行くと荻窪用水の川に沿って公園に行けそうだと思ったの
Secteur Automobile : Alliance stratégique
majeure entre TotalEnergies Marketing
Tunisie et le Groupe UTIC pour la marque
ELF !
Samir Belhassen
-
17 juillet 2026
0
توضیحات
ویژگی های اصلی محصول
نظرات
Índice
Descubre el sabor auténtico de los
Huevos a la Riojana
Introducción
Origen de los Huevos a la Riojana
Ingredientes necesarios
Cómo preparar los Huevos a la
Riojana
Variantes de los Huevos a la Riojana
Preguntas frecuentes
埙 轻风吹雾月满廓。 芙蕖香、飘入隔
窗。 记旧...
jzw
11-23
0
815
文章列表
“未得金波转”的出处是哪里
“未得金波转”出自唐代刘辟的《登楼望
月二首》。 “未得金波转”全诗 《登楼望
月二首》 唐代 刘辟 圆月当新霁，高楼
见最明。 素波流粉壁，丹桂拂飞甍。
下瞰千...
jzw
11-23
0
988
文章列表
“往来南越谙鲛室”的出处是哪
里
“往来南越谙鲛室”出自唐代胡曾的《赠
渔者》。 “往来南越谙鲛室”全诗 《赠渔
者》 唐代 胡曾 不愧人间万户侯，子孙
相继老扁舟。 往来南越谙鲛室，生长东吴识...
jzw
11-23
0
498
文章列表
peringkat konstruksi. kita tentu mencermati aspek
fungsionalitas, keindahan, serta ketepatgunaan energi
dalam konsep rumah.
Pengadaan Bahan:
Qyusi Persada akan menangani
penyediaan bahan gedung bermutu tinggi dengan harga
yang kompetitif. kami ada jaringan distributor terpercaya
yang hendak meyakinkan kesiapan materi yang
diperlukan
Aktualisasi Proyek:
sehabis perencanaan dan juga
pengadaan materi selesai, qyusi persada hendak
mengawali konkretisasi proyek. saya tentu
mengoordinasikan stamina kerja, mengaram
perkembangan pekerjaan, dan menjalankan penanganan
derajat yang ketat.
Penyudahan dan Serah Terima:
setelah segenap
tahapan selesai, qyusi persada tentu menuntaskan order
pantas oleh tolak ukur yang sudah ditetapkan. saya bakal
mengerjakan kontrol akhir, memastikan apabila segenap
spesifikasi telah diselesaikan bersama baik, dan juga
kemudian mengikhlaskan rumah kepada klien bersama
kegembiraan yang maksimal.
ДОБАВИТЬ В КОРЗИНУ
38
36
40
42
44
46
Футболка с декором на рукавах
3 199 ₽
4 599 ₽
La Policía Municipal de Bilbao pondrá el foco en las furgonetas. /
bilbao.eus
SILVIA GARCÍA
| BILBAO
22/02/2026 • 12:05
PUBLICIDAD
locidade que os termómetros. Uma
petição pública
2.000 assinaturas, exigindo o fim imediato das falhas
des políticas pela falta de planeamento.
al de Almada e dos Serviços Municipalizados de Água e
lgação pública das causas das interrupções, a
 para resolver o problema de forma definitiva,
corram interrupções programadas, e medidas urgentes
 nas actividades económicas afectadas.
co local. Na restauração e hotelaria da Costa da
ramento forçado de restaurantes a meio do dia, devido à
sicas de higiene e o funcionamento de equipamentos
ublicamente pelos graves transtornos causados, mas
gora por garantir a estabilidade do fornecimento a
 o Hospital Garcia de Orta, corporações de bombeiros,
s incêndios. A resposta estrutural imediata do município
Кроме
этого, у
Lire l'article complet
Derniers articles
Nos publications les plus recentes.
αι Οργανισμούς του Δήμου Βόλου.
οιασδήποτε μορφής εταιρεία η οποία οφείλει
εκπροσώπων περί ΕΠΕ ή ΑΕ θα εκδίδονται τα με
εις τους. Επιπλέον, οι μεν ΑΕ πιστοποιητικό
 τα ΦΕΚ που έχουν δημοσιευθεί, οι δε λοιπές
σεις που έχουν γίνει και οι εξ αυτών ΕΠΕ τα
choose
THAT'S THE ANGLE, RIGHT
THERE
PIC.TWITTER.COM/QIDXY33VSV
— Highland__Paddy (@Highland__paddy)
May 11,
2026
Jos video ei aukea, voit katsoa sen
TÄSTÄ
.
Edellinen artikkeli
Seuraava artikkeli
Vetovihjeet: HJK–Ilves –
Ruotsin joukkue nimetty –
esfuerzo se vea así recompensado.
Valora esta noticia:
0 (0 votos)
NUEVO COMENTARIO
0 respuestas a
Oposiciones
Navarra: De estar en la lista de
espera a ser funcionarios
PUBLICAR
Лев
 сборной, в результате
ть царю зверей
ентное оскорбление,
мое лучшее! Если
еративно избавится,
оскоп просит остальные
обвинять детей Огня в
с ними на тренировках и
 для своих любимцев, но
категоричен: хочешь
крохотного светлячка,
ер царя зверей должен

## Job item
Switch "Alliance stratégique" to "Partenariat stratégique" in the lines above, starting at the first line and stopping after the one with "Introducción". Give those lines back with everything else unchanged.

## Completed exercise
行くと荻窪用水の川に沿って公園に行けそうだと思ったの
Secteur Automobile : Partenariat stratégique
majeure entre TotalEnergies Marketing
Tunisie et le Groupe UTIC pour la marque
ELF !
Samir Belhassen
-
17 juillet 2026
0
توضیحات
ویژگی های اصلی محصول
نظرات
Índice
Descubre el sabor auténtico de los
Huevos a la Riojana
Introducción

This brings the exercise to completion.